Confidence, introspection and extrospection

I ran across an op-ed by David Brooks in the New York Times yesterday. Ordinarily I don’t find myself agreeing with what he writes; but this time I do.

The article[1] is a meta-commentary on a commentary[2] about a new book entitled “The Confidence Code” by Katty Kay and Claire Shipman. The book itself is a summary of the social science and behavioral economics literature behind the difference in self-confidence between men and women. On average, men tend toward overconfidence and women toward underconfidence. Although there are clearly systematic biases and other barriers that explain the differences between men and women in workplace and academic advancement, there is also evidence that underconfidence among women plays a role.

Equally intriguing was one of Brooks’ reactions. He observed that people are notably bad at estimating their on self-worth. Some value themselves to little, other far too much, relative to their achievements, competence, and other attributes. He notes:

“The self-help books try to boost the “confidence” part of self-confidence, but the real problem is the “self” part.”

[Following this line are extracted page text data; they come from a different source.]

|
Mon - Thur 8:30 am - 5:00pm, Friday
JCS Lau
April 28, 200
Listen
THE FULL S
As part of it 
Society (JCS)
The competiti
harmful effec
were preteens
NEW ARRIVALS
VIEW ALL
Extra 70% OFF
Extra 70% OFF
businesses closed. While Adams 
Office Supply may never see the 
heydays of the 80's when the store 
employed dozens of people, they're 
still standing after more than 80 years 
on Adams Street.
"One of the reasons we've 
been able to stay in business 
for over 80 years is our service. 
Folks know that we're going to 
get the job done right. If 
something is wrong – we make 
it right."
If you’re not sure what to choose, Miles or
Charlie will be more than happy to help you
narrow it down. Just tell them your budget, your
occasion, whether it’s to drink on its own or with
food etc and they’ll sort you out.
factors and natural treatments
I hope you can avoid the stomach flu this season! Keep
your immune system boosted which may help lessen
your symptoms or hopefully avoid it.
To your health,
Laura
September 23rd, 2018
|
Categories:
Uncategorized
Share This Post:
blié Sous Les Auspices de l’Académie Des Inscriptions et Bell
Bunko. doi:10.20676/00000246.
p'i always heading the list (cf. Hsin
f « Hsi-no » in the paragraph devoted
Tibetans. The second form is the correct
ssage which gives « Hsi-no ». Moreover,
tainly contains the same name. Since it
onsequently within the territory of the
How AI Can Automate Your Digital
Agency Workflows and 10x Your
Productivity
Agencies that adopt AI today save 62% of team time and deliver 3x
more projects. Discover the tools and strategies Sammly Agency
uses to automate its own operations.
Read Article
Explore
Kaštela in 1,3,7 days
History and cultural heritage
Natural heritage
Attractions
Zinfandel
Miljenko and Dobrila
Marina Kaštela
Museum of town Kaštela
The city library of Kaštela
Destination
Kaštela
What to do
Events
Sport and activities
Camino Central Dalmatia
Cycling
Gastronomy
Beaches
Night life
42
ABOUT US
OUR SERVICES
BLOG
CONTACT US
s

He goes on to talk about the philosopher David Hume’s difficulty in pinning down the “self” that he was attempting to observe[3]:

“David Hume noticed that when he tried to enter into what he called his most intimate self, he always stumbled on some particular perception or another. He never could catch himself without a perception of something else, and he never could see himself, only the perception.”

Amida Buddha

This sort of true introspection is difficult because you keep bumping into filters, sensitivities, and defensiveness. When Brooks refers to the fragility of the ethereal ego that we conjure up, I thought of the Buddhist concept of the self. In Buddhist traditions the “self” is an illusory concept; and to fully-understand the nature of non-self[4] is enlightenment. The “self” to a Buddhist is just another impermanent thing. With each breath, the “self” changes; so why should we bother holding onto it? This is important because the idea of a fixed self means that we try to cling to what we are and what we have. The Second Noble Truth tells us that this sort of craving leads to unhappiness.

So what is the solution? If we keep running into our own filters, how can we become more confident? For Brooks, the idea is to focus less on the “self” and focus more on our efficacy in the real world. He writes about two mental stances one can adopt in facing the world. The person with the self-confidence stance approaches the world thinking about how he comes across, whereas the person with an instrumentalist stance asks “What have I done in the real world? At what am I competent?”

I wonder how we can make better use of this in raising confident children. After all, Kay and Shipman noted that the loss of confidence in girls at a pivotal point in their development could put them on the road to lower achievement in adulthood. At a time when kids - early teens especially - begin to search for an identity separate from that of their parents, it seems easy for them to succumb to what psychologists term “impression management.” Instead of looking to form an identity around their effectiveness in the world, many strive to mold themselves to fit their surroundings, becoming acutely focused on appearance, dress, style and other emphemera. Perhaps the most we can hope for is build confidence in our kids by relentlessly helping them develop their talents so they can use them more effectively to fulfill their own needs and the needs of others. And we can help them begin to ask the right questions as they try to know themselves. Questions like “Do I fit in?” or “How do I look?” end up being misdirected because it drives the seeker in directions beyond her control. But questions like “What am I doing?” and “Am I doing it well?” have a focus within specific knowable domains.

As Brooks puts it, we should not say “Believe in yourself.” Rather, we should say: “Look accurately at what you have done.”


  1. Brooks, D. (2014, May 12). The Problem with Confidence. The New York Times Retrieved from http://www.nytimes.com Link

  2. Kay, K. and Shipman, C. (2014, April 14). The Confidence Gap. The Atlantic Retrived from http://www.theatlantic.com Link

  3. David Hume, A Treatise of Human Nature. “For my part, when I enter most intimately into what I call myself, I always stumble on some particular perception or other, of heat or cold, light or shade, love or hatred, pain or pleasure. I never can catch myself at any time without a perception, and never can observe any thing but the perception…. If any one, upon serious and unprejudic’d reflection thinks he has a different notion of himself, I must confess I can reason no longer with him. All I can allow him is, that he may be in the right as well as I, and that we are essentially different in this particular. He may, perhaps, perceive something simple and continu’d, which he calls himself; tho’ I am certain there is no such principle in me.”

  4. This is the anatman (अनात्मन्), the non-self.